To start this job flow from where it left off, run:
/home/ubuntu/raildotbio/pypy-2.5-linux_x86_64-portable/bin/pypy /home/ubuntu/raildotbio/rail-rna/dooplicity/emr_simulator.py -j /disc2/rail-rna_logs/resume_flow_IVVIOIYH26ZL.json -b /home/ubuntu/raildotbio/rail-rna/rna/driver/rail-rna.txt -l /disc2/rail-rna_logs/flow.2019-10-30T13:56:17.966831.log -f --max-attempts 1 --num-processes 7 --sort "sort -T /disc2/91_190506_TruSeq/scratch"
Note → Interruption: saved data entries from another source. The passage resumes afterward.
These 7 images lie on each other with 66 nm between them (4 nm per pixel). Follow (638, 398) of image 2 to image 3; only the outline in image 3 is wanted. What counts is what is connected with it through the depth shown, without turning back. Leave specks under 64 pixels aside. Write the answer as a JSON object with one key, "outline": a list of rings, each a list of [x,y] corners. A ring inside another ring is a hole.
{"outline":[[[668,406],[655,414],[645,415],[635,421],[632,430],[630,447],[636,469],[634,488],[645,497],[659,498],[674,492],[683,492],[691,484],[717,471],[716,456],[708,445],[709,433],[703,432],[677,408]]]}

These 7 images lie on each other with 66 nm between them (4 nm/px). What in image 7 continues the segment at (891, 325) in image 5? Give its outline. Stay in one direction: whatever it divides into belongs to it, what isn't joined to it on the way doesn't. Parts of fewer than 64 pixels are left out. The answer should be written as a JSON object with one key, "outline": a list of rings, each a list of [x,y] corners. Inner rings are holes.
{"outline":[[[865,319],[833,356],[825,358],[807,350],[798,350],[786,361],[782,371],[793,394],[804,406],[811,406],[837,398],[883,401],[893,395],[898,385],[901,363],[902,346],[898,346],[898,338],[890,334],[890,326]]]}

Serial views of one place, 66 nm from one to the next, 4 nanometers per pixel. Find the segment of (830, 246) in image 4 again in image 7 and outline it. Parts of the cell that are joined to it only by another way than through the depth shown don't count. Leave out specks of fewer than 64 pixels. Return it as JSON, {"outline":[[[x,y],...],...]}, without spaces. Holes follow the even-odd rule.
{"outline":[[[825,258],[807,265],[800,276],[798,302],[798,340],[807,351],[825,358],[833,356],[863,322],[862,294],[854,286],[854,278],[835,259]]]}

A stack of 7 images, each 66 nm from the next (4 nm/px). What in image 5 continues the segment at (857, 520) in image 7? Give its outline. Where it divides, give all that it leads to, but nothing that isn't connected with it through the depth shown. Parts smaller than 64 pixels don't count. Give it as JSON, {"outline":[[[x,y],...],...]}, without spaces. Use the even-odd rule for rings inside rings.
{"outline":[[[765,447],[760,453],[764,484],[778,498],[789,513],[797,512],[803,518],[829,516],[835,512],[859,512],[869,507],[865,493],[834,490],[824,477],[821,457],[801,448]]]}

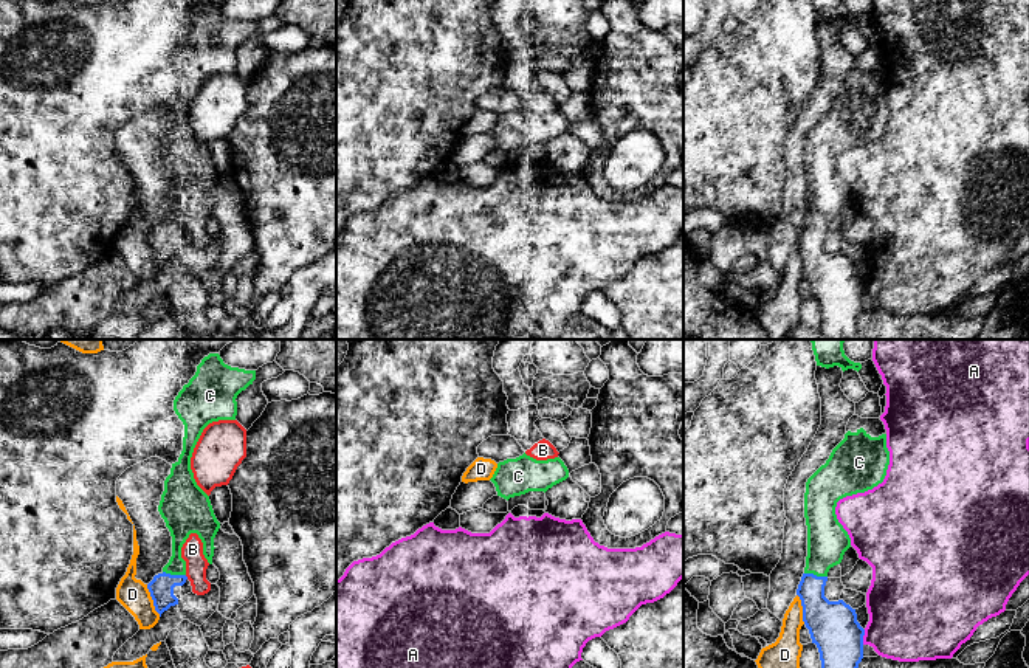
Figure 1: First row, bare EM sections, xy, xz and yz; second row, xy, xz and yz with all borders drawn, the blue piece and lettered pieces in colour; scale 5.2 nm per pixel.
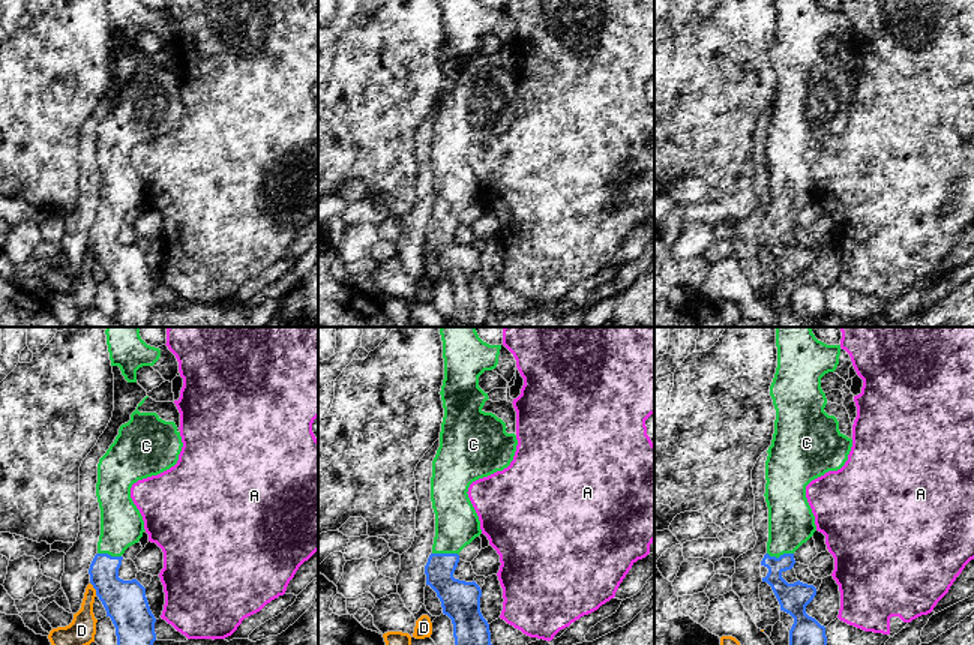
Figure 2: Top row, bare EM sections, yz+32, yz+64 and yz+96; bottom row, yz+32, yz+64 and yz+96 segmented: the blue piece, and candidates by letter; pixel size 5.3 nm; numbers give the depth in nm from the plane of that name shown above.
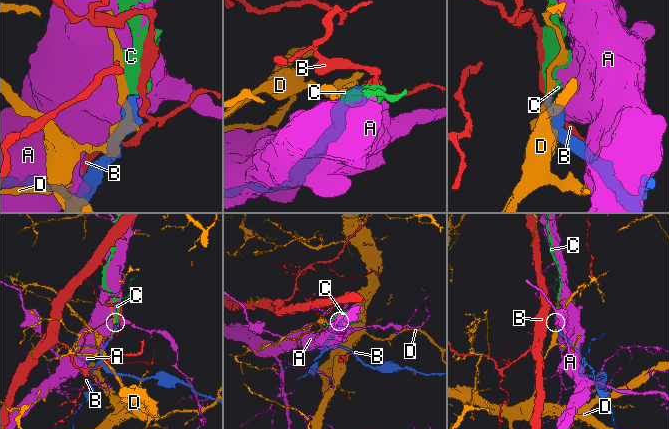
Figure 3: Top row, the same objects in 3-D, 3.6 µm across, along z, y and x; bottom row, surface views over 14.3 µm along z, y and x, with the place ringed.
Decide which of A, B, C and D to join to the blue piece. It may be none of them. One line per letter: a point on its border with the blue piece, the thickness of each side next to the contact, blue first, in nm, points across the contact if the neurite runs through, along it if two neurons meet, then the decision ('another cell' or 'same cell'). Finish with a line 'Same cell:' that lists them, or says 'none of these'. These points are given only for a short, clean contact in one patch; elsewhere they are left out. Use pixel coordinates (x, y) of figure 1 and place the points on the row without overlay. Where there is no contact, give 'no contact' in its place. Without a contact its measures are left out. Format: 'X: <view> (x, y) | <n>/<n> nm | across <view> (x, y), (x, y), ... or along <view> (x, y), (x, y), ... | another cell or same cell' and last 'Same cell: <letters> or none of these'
A: yz (862, 290) | 260/400 nm | another cell
B: xy (186, 230) | 130/110 nm | another cell
C: xy (174, 228) | 130/120 nm | same cell
D: xy (152, 251) | 130/160 nm | along xy (146, 237), (154, 262), (160, 268) | another cell
Same cell: C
Traceback (most recent call last):
File "app_main.py", line 75, in run_toplevel
File "/home/ubuntu/raildotbio/rail-rna/dooplicity/emr_simulator.py", line 2044, in <module>
args.direct_write)
File "/home/ubuntu/raildotbio/rail-rna/dooplicity/emr_simulator.py", line 1900, in run_simulation
max_attempts=max_attempts
File "/home/ubuntu/raildotbio/rail-rna/dooplicity/emr_simulator.py", line 1359, in execute_balanced_job_with_retries
raise RuntimeError
RuntimeError
abhinav
@nellore
hi @vnguyen0009 ! let's try to figure this out
can you view /disc2/rail-rna_logs/precoverage/dp.reduce.log/6.0.log?
Vy T. Nguyen
@vnguyen0009
That would be great! What do you need from me?
abhinav
@nellore
that log should have more information about the error
Vy T. Nguyen
@vnguyen0009
Traceback (most recent call last):
File "app_main.py", line 75, in run_toplevel
File "/home/ubuntu/raildotbio/rail-rna/rna/steps/coveragepre.py", line 180, in <module>
for
, _, uniqueness, diff in diffs:
ValueError: expected length 4, got 8
abhinav
@nellore
that's no good and somewhat opaque
do you have /disc2/91_190506_TruSeq/scratch -S 307200 -k1,1 -k2,3 -t$'\t' -m /disc2/rail-rna_logs/precoverage/dp.tasks/6.*?
err
that is
/disc2/rail-rna_logs/precoverage/dp.tasks/6.*?
Vy T. Nguyen
@vnguyen0009
yes I have that file.
abhinav
@nellore
how many such files are there?
Vy T. Nguyen
@vnguyen0009
There are seven 6.* files
abhinav
@nellore
are they large?
Vy T. Nguyen
@vnguyen0009
no, between 40-42M
abhinav
@nellore
so those files contain no identifiable info EXCEPT for possible deletion signal -- they simply contain just enough information to construct coverage bigwigs specifying how many primary alignments map across each base of the genome
if you're comfortable sending them to me
i can take a look
i suspect it'll be hard to diagnose this issue without studying those files
Vy T. Nguyen
@vnguyen0009
I think it should be fine. Let me double check with my supervisor really quick.
Yes I should be able too. Sorry, just needed to double check.
Vy T. Nguyen
@vnguyen0009
Trying to send them through gitter. The files are too big for email. ;(
Okay, sent you a link to share the files through onedrive. Let me know if you get it. I sent it to your email.